Cardiff Bay History


Your boat trip will take you out onto Cardiff Bay, where it’s hard to imagine these waters were once thriving with commercial ships during the Industrial Revolution laden with coal from the South Wales pits destined for the four corners of the World. During this time, many immigrants decided to make a new life for themselves in and around Cardiff bay. The docklands soon developed into a thriving multicultural community and famously nicknamed ‘Tiger Bay’.

Bay cooperation was formed with the aim to regenerate and transform Cardiff Bay after the demise of this once busy coal port by the building of the tidal barrage, which created a 500-acre fresh water lake that is fed by both the River Taff and Ely. Now internationally known as one of the finest and most successful waterside regenerations in Europe.
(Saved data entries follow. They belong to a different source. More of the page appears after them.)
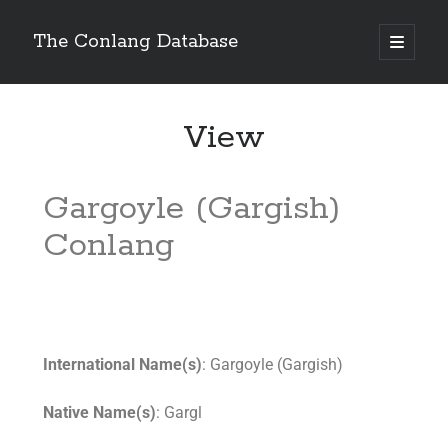
The Conlang Database
View
Gargoyle (Gargish)
Conlang
International Name(s)
: Gargoyle (Gargish)
Native Name(s)
: Gargl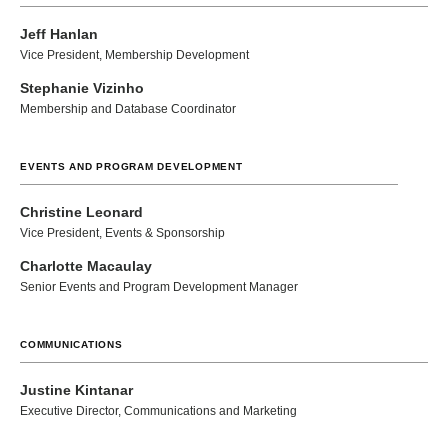
Jeff Hanlan
Vice President, Membership Development
Stephanie Vizinho
Membership and Database Coordinator
EVENTS AND PROGRAM DEVELOPMENT
Christine Leonard
Vice President, Events & Sponsorship
Charlotte Macaulay
Senior Events and Program Development Manager
COMMUNICATIONS
Justine Kintanar
Executive Director, Communications and Marketing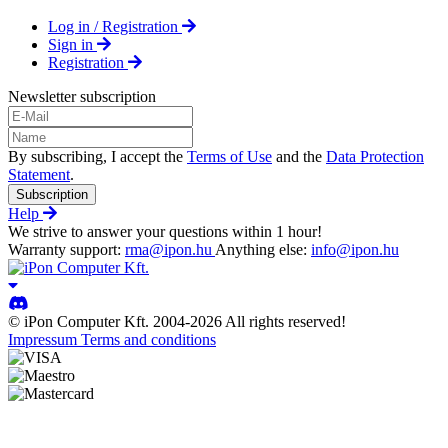
Log in / Registration
Sign in
Registration
Newsletter subscription
By subscribing, I accept the
Terms of Use
and the
Data Protection
Statement
.
Subscription
Help
We strive to answer your questions within 1 hour!
Warranty support:
rma@ipon.hu
Anything else:
info@ipon.hu
© iPon Computer Kft. 2004-2026 All rights reserved!
Impressum
Terms and conditions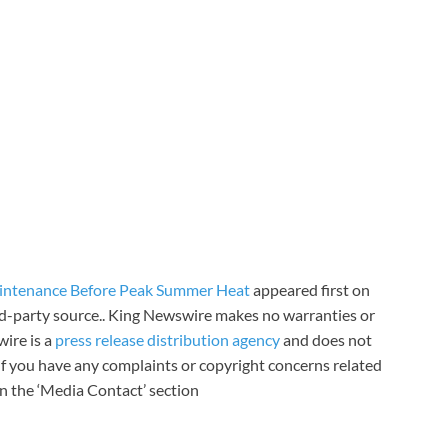
ntenance Before Peak Summer Heat
appeared first on
ird-party source.. King Newswire makes no warranties or
wire is a
press release distribution agency
and does not
 If you have any complaints or copyright concerns related
 in the ‘Media Contact’ section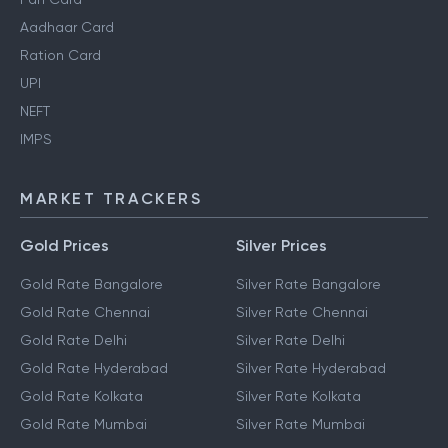
Aadhaar Card
Ration Card
UPI
NEFT
IMPS
MARKET TRACKERS
Gold Prices
Silver Prices
Gold Rate Bangalore
Silver Rate Bangalore
Gold Rate Chennai
Silver Rate Chennai
Gold Rate Delhi
Silver Rate Delhi
Gold Rate Hyderabad
Silver Rate Hyderabad
Gold Rate Kolkata
Silver Rate Kolkata
Gold Rate Mumbai
Silver Rate Mumbai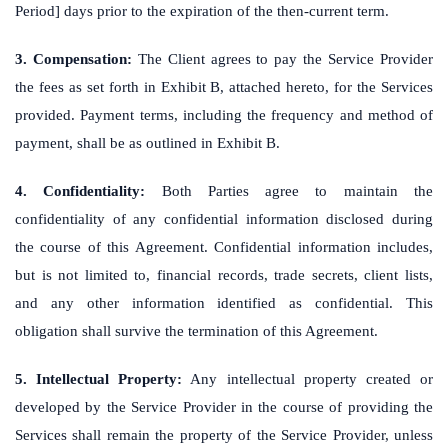
Period] days prior to the expiration of the then-current term.
3. Compensation:
The Client agrees to pay the Service Provider
the fees as set forth in Exhibit B, attached hereto, for the Services
provided. Payment terms, including the frequency and method of
payment, shall be as outlined in Exhibit B.
4. Confidentiality:
Both Parties agree to maintain the
confidentiality of any confidential information disclosed during
the course of this Agreement. Confidential information includes,
but is not limited to, financial records, trade secrets, client lists,
and any other information identified as confidential. This
obligation shall survive the termination of this Agreement.
5. Intellectual Property:
Any intellectual property created or
developed by the Service Provider in the course of providing the
Services shall remain the property of the Service Provider, unless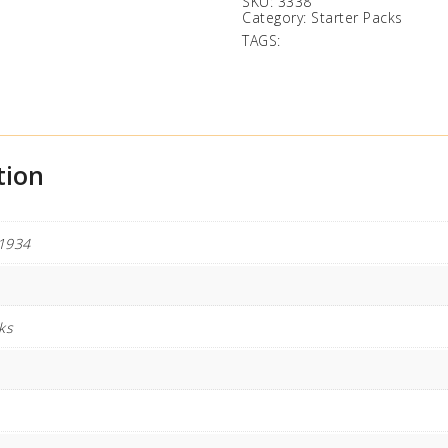
SKU:
3338
Category:
Starter Packs
TAGS:
tion
1934
ks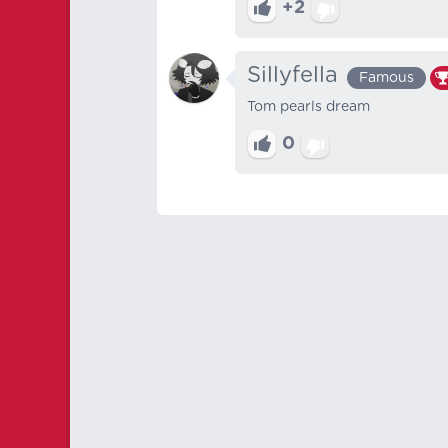
+2
Sillyfella
Famous
Tom pearls dream
0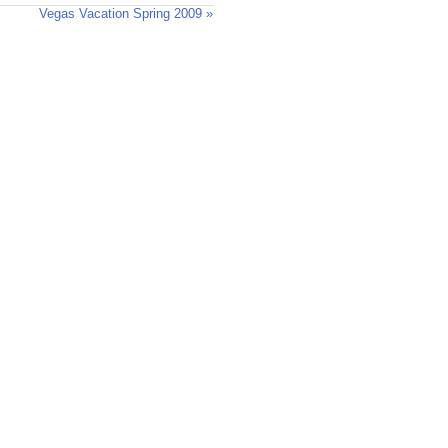
Vegas Vacation Spring 2009 »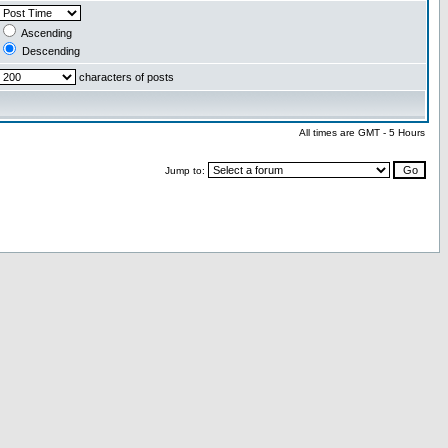
Ascending
Descending
characters of posts
All times are GMT - 5 Hours
Jump to: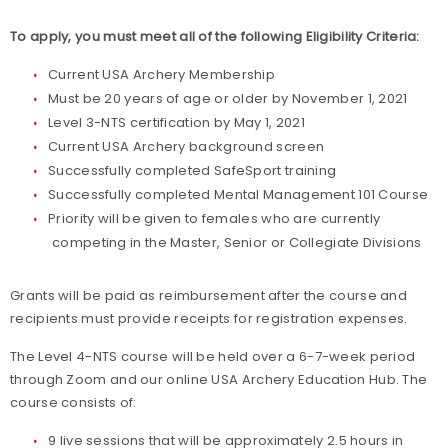
To apply, you must meet all of the following Eligibility Criteria:
Current USA Archery Membership
Must be 20 years of age or older by November 1, 2021
Level 3-NTS certification by May 1, 2021
Current USA Archery background screen
Successfully completed SafeSport training
Successfully completed Mental Management 101 Course
Priority will be given to females who are currently
competing in the Master, Senior or Collegiate Divisions
Grants will be paid as reimbursement after the course and
recipients must provide receipts for registration expenses.
The Level 4-NTS course will be held over a 6-7-week period
through Zoom and our online USA Archery Education Hub. The
course consists of:
9 live sessions that will be approximately 2.5 hours in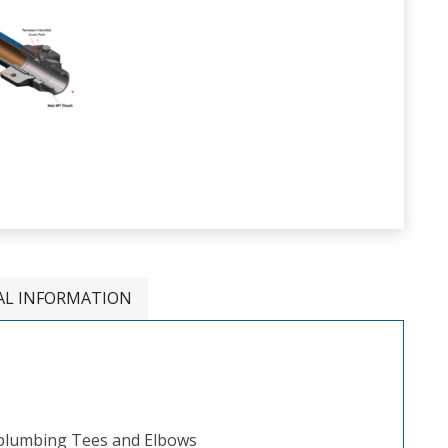
AL INFORMATION
 plumbing Tees and Elbows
The regeneration is still very much on going, with the 7 hundred million pound international sports village. Also situated in and around the bay is the new Welsh Assembly building and the World-renowned Millennium Centre, which sits alongside the Mermaid Quay development, with its cosmopolitan bars, restaurants and  5 star St.David's hotel, all nestled alongside the historic bay buildings such as the Norwegian Church and the old Pierhead building



Cardiff Bay wildlife


Also on your way out onto the bay you will pass the bays wetland wildlife reserve located just past the St David’s hotel, it covers an area of approximately 19-acre. The area was officially opened as a wildlife reserve on 2002, this area had previously been a salt marsh, but after the Barrage created 200 hectares of freshwater lake, the reserve was developed.
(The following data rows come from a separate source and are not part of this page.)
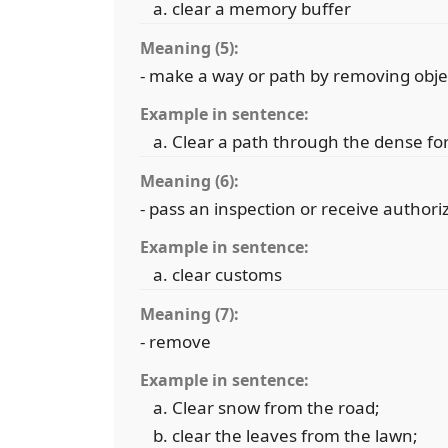
clear a memory buffer
Meaning (5):
- make a way or path by removing obje
Example in sentence:
Clear a path through the dense fo
Meaning (6):
- pass an inspection or receive authori
Example in sentence:
clear customs
Meaning (7):
- remove
Example in sentence:
Clear snow from the road;
clear the leaves from the lawn;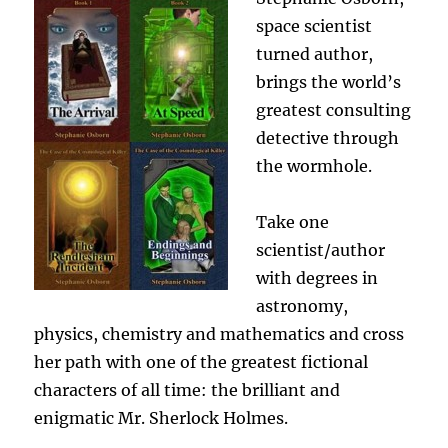
space scientist
turned author,
brings the world’s
greatest consulting
detective through
the wormhole.
Take one
scientist/author
with degrees in
astronomy,
physics, chemistry and mathematics and cross
her path with one of the greatest fictional
characters of all time: the brilliant and
enigmatic Mr. Sherlock Holmes.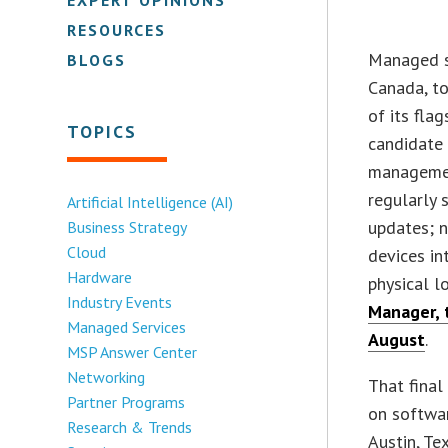
RESOURCES
Managed s
BLOGS
Canada, to
of its fla
TOPICS
candidate 
managemen
regularly 
Artificial Intelligence (AI)
updates; n
Business Strategy
Cloud
devices in
Hardware
physical l
Industry Events
Manager, 
Managed Services
August
.
MSP Answer Center
Networking
That final
Partner Programs
on softwa
Research & Trends
Austin, T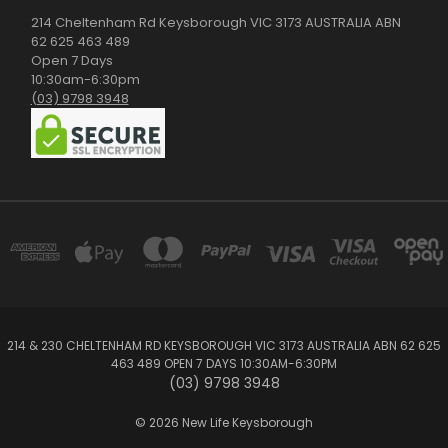
214 Cheltenham Rd Keysborough VIC 3173 AUSTRALIA ABN
62 625 463 489
Open 7 Days
10:30am-6:30pm
(03) 9798 3948
214 & 230 CHELTENHAM RD KEYSBOROUGH VIC 3173 AUSTRALIA ABN 62 625
463 489 OPEN 7 DAYS 10:30AM-6:30PM
(03) 9798 3948
© 2026 New Life Keysborough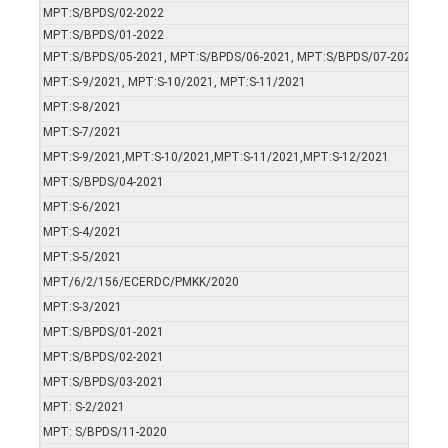
MPT:S/BPDS/02-2022
MPT:S/BPDS/01-2022
MPT:S/BPDS/05-2021, MPT:S/BPDS/06-2021, MPT:S/BPDS/07-2021,
MPT:S-9/2021, MPT:S-10/2021, MPT:S-11/2021
MPT:S-8/2021
MPT:S-7/2021
MPT:S-9/2021,MPT:S-10/2021,MPT:S-11/2021,MPT:S-12/2021
MPT:S/BPDS/04-2021
MPT:S-6/2021
MPT:S-4/2021
MPT:S-5/2021
MPT/6/2/156/ECERDC/PMKK/2020
MPT:S-3/2021
MPT:S/BPDS/01-2021
MPT:S/BPDS/02-2021
MPT:S/BPDS/03-2021
MPT: S-2/2021
MPT: S/BPDS/11-2020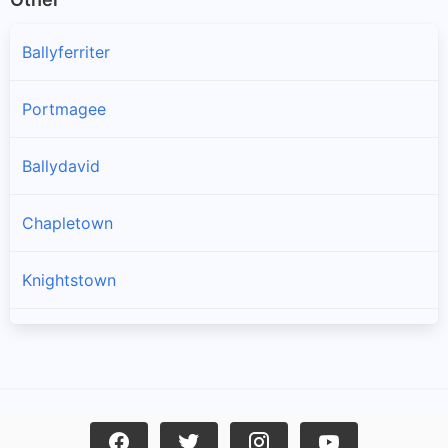
Ballyferriter
Portmagee
Ballydavid
Chapletown
Knightstown
Ballinskelligs
Dingle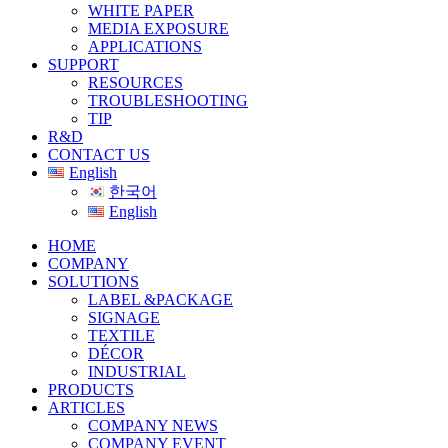
WHITE PAPER
MEDIA EXPOSURE
APPLICATIONS
SUPPORT
RESOURCES
TROUBLESHOOTING
TIP
R&D
CONTACT US
English
한국어
English
HOME
COMPANY
SOLUTIONS
LABEL &PACKAGE
SIGNAGE
TEXTILE
DÉCOR
INDUSTRIAL
PRODUCTS
ARTICLES
COMPANY NEWS
COMPANY EVENT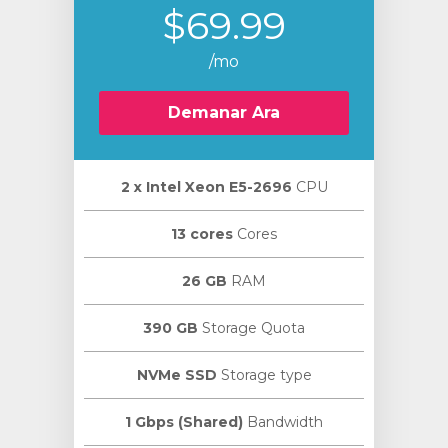
$69.99
/mo
Demanar Ara
2 х Intel Xeon E5-2696
CPU
13 cores
Cores
26 GB
RAM
390 GB
Storage Quota
NVMe SSD
Storage type
1 Gbps (Shared)
Bandwidth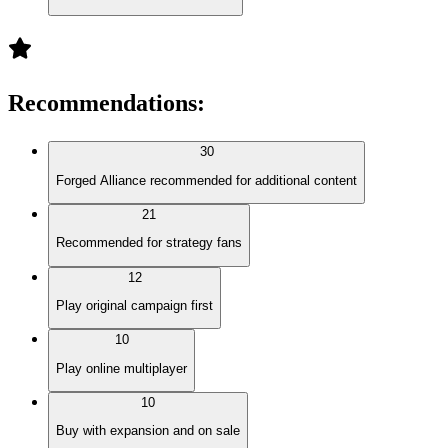
Recommendations
:
30
Forged Alliance recommended for additional content
21
Recommended for strategy fans
12
Play original campaign first
10
Play online multiplayer
10
Buy with expansion and on sale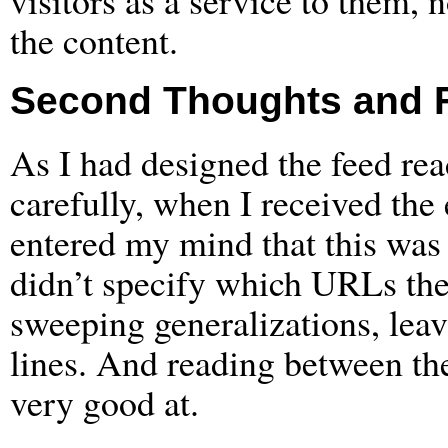
visitors as a service to them, 
the content.
Second Thoughts and 
As I had designed the feed rea
carefully, when I received the
entered my mind that this was 
didn’t specify which URLs the
sweeping generalizations, leav
lines. And reading between the
very good at.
The bay rivers and logons plays host to over 100 spaces of bird , wading birds and ducks including Herons, Coots, Grebes, Teal, Snipe, Swans, Mallards, Tufted Duck, Coots and Kingfishers. During the summer months, the Bay also attracts hundreds of Swifts, Swallows and Martins, which feed on the many insects, which emerge from the water. Looking out over the Bay from the Barrage you will see Cormorants diving for fish and Rock Pipits, Wheatears, Wagtails and Turnstones picking their way along the shoreline. 

The Environment Agency has carried out several coarse fish surveys in the Bay on behalf of Cardiff Harbour Authority. The main species recorded to date are - Chub, Roach, Mullet, Minnow, Stickleback, Eel, Grayling, Gudgeon, Barbel, Rudd, Dace, Stone loach, Carp, Bream, Bullhead, Salmon and Trout also travel up through the barrage fish pass from the sea on their migratory swim up the Rivers Taff and Ely.